Objective 3: ${\cal CC}$ (almost) only Depends on the First Block

To limit the impact of double-dipping we use correlated randomness [BDK+19]). For this the challenge chain ${\cal CC}$ should only depend on the first block in every slot. If this was the case, this would allow for long-range replotting attacks. For this reason, once every sub-epoch (approx 2h) the rewards chain is infused to the challenge chain.

5.6 The Foliage

Whenever a farmer finds a winning PoSpace they can create a block $\beta=\{\beta_F,\beta_T\}$ which contains the trunk block $\beta_T$ as discussed above, and a foliage block

$$\beta_F=\{{\sf data},\mu_F\}$$

which contains the payload of the block ${\sf data}$ (transactions, a time-stamp) and a signature (using the key $S.sk$ as for $mu_{\sf rc\_sp}$, cf.§5.3})

$$\mu_F \gets {{\sf Sig.sign}}(S.sk,(\beta_T,\beta'_F))$$

that links this foliage block to the chain. It signs the (hashes of the) current trunk block $\beta_T$ as well as the foliage block $\beta'_F$ from the last transaction block as discussed below.

While every valid trunk block will typically be infused into ${\cal RC}$ (unless the time lord is malicious, the block arrives too late to be infused or the slot is already at its 64 block upper limit), only a subset of the foliage blocks are included in the foliage chain ${\cal FC}$ for reasons outlined below:

Objective 4: Block Arrival vs.
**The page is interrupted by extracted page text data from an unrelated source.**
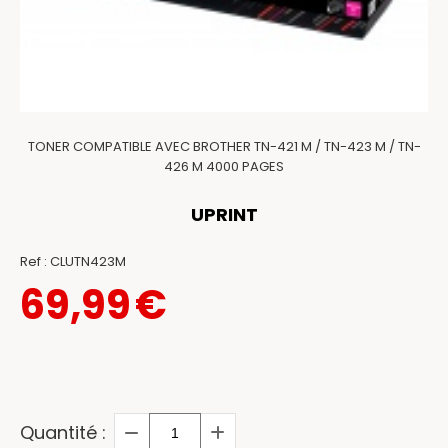
TONER COMPATIBLE AVEC BROTHER TN-421 M / TN-423 M / TN-
426 M 4000 PAGES
UPRINT
Ref :
CLUTN423M
69,99
€
Quantité :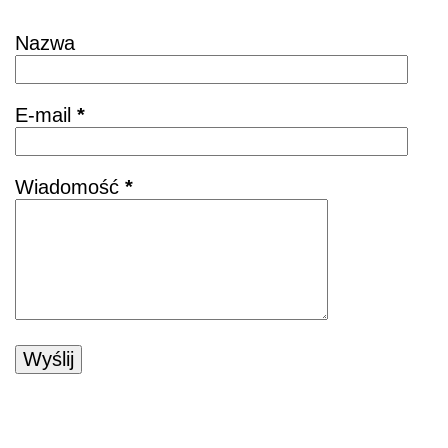
Skontaktuj się
Nazwa
E-mail
*
Wiadomość
*
POZNAJ KSIĄŻKĘ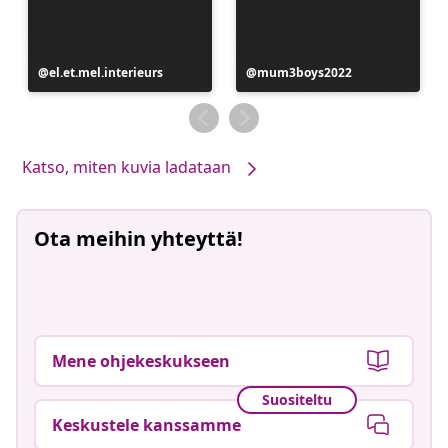
Julkaissut
el.et.mel.interieurs
Julkaissut
mum3boys2022
Katso, miten kuvia ladataan
Ota meihin yhteyttä!
Mene ohjekeskukseen
Suositeltu
Keskustele kanssamme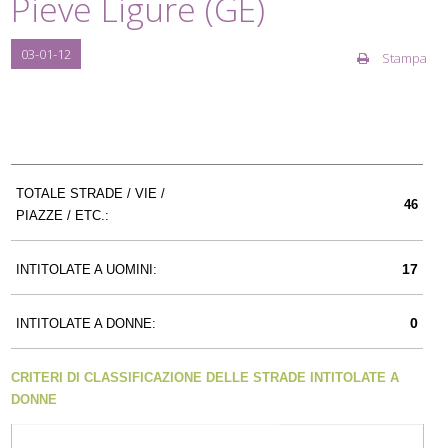
Pieve Ligure (GE)
03-01-12
Stampa
TOTALE STRADE / VIE /
46
PIAZZE / ETC.:
17
INTITOLATE A UOMINI:
0
INTITOLATE A DONNE:
CRITERI DI CLASSIFICAZIONE DELLE STRADE INTITOLATE A
DONNE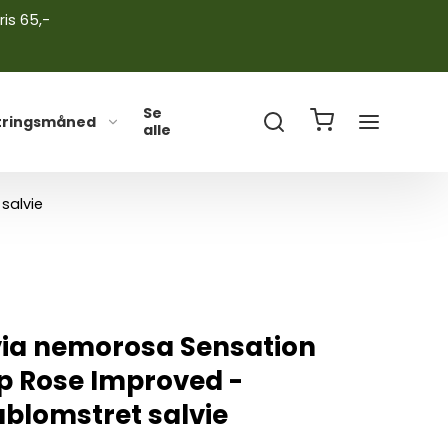
ris 65,-
Se
tringsmåned
alle
salvie
via nemorosa Sensation
p Rose Improved -
blomstret salvie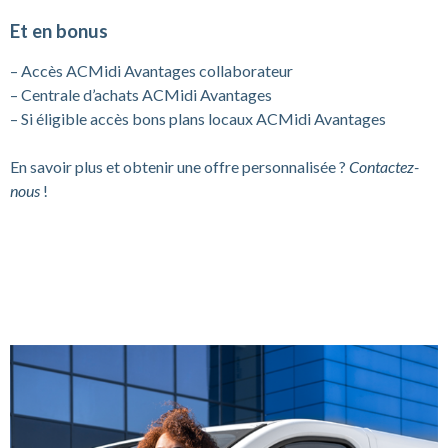
Et en bonus
– Accès ACMidi Avantages collaborateur
– Centrale d’achats ACMidi Avantages
– Si éligible accès bons plans locaux ACMidi Avantages
En savoir plus et obtenir une offre personnalisée ?
Contactez-
nous
!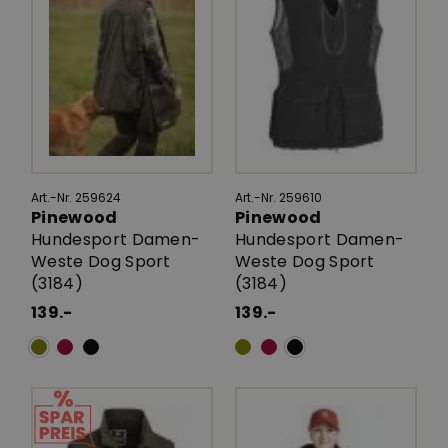
Art.-Nr. 259624
Art.-Nr. 259610
Pinewood
Pinewood
Hundesport Damen-
Hundesport Damen-
Weste Dog Sport
Weste Dog Sport
(3184)
(3184)
139.-
139.-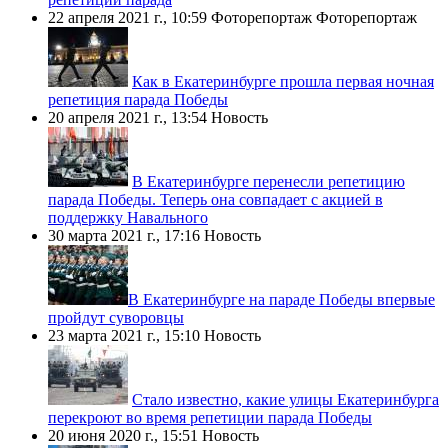
22 апреля 2021 г., 10:59
Фоторепортаж
Фоторепортаж
Как в Екатеринбурге прошла первая ночная
репетиция парада Победы
20 апреля 2021 г., 13:54
Новость
В Екатеринбурге перенесли репетицию
парада Победы. Теперь она совпадает с акцией в
поддержку Навального
30 марта 2021 г., 17:16
Новость
​В Екатеринбурге на параде Победы впервые
пройдут суворовцы
23 марта 2021 г., 15:10
Новость
Стало известно, какие улицы Екатеринбурга
перекроют во время репетиции парада Победы
20 июня 2020 г., 15:51
Новость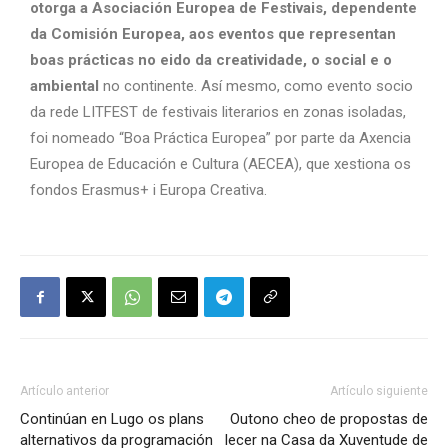
otorga a Asociación Europea de Festivais, dependente
da Comisión Europea, aos eventos que representan
boas prácticas no eido da creatividade, o social e o
ambiental
no continente. Así mesmo, como evento socio
da rede LITFEST de festivais literarios en zonas isoladas,
foi nomeado “Boa Práctica Europea” por parte da Axencia
Europea de Educación e Cultura (AECEA), que xestiona os
fondos Erasmus+ i Europa Creativa.
Artículo anterior
Artículo siguiente
Continúan en Lugo os plans
Outono cheo de propostas de
alternativos da programación
lecer na Casa da Xuventude de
Creation Time

We want blocks to arrive at a rather high frequency ($9.375$ seconds on average) to achieve fast confirmation. At the same time we want to give sufficient time ($28.125$ to $37.5$ seconds between signage and infusion points of a block) for block creation to prevent oprhan blocks.
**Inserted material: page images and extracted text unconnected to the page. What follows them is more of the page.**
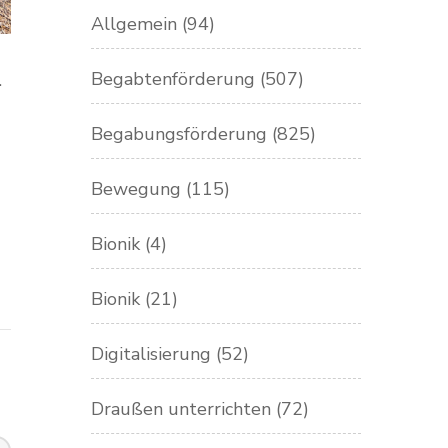
Allgemein
(94)
Begabtenförderung
(507)
.
Begabungsförderung
(825)
Bewegung
(115)
Bionik
(4)
Bionik
(21)
Digitalisierung
(52)
Draußen unterrichten
(72)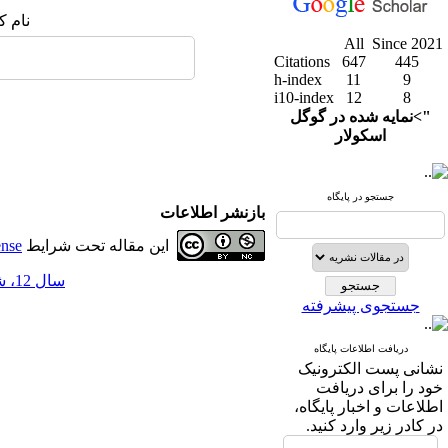
نام ک
All
Since 2021
Citations
647
445
h-index
11
9
i10-index
12
8
">نمایه شده در گوگل
اسکولار
جستجو در پایگاه
بازنشر اطلاعات
این مقاله تحت شرایط
ense
سال 12، شماره 47 - ( 3-1400 )
جستجوی پیشرفته
دریافت اطلاعات پایگاه
نشانی پست الکترونیک
خود را برای دریافت
اطلاعات و اخبار پایگاه،
در کادر زیر وارد کنید.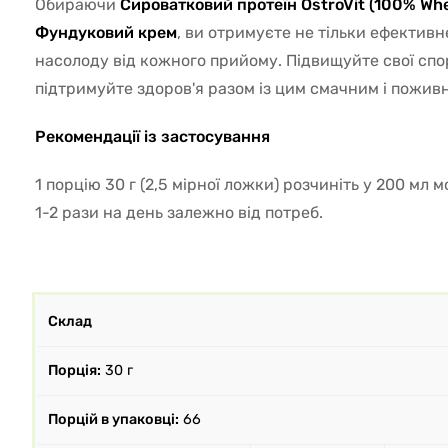
Обираючи
Сироватковий протеїн OstroVit (100% Whe
Фундуковий крем
, ви отримуєте не тільки ефективн
насолоду від кожного прийому. Підвищуйте свої спо
підтримуйте здоров'я разом із цим смачним і пожив
Рекомендації із застосування
1 порцію 30 г (2,5 мірної ложки) розчиніть у 200 мл
1-2 рази на день залежно від потреб.
Склад
Порція:
30 г
Порцій в упаковці:
66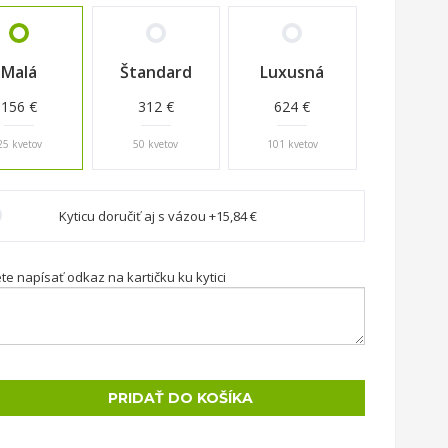
Malá
Štandard
Luxusná
156 €
312 €
624 €
25 kvetov
50 kvetov
101 kvetov
Kyticu doručiť aj s vázou +15,84 €
e napísať odkaz na kartičku ku kytici
PRIDAŤ DO KOŠÍKA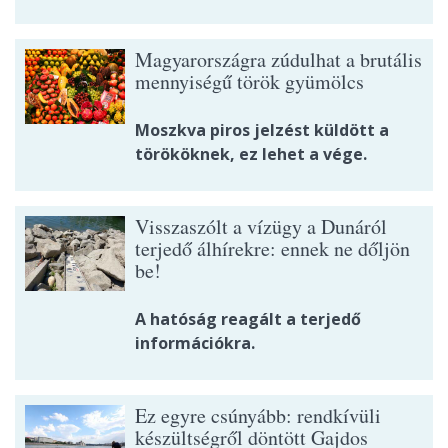
Magyarországra zúdulhat a brutális
mennyiségű török gyümölcs
Moszkva piros jelzést küldött a
törököknek, ez lehet a vége.
Visszaszólt a vízügy a Dunáról
terjedő álhírekre: ennek ne dőljön
be!
A hatóság reagált a terjedő
információkra.
Ez egyre csúnyább: rendkívüli
készültségről döntött Gajdos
Objective 5: Sequential Transaction Blocks

Every block of transactions added must refer to the previous block of transactions. This way we avoid having to deal with transactions that are invalid due to previous transactions that were added but were not known to the creator of the current transaction block.

Design Choice 5: Foliage

To achieve the above objectives, we let farmers who found a winning PoSpace and can create a block always create a foliage block referring to the last transaction block before the signage point of their block. The time lord will add the foliage of a block – and thus make this block a transaction block – if no other transaction block was infused between the signage and infusion point of that block.

5.7 Fraction of Transaction Blocks

With the above rule, we expect one transaction block every $\left(\frac{1}{e^{0.5}-1}+4\right)\approx 5.54$ slots, that's one every $51.95$ seconds and corresponds to $36\%$ of all blocks.
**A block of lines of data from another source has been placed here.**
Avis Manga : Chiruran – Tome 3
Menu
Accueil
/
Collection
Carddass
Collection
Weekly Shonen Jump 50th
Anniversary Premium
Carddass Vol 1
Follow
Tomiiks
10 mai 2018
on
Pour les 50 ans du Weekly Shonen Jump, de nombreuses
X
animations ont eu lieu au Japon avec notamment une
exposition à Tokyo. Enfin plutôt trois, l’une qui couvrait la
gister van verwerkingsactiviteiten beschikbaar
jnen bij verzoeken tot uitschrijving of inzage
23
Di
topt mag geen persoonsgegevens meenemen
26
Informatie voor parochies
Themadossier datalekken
For the interested reader, let us shortly outline how the above is determined. The signage points of consecutive transactions blocks must be at least 4 points apart as a block with signage point ${\sf rc\_sp}_i$ is infused somewhere between ${\sf rc\_sp}_{i+3}$ and ${\sf rc\_sp}_{i+4}$. The gap can be bigger than $4$ points if no block is found in response to ${\sf rc\_sp}_{i+4}$ and potentially more points after that. The expected number of blocks found for each slot is $0.5$ (32 block target for 64 points). The number of blocks found for each slot is Poisson distributed with expectation $0.5$ ($32$ block target for $64$ points). With this distribution, the expected number of consecutive points with no blocks is $\frac{1}{e^{0.5}-1}$.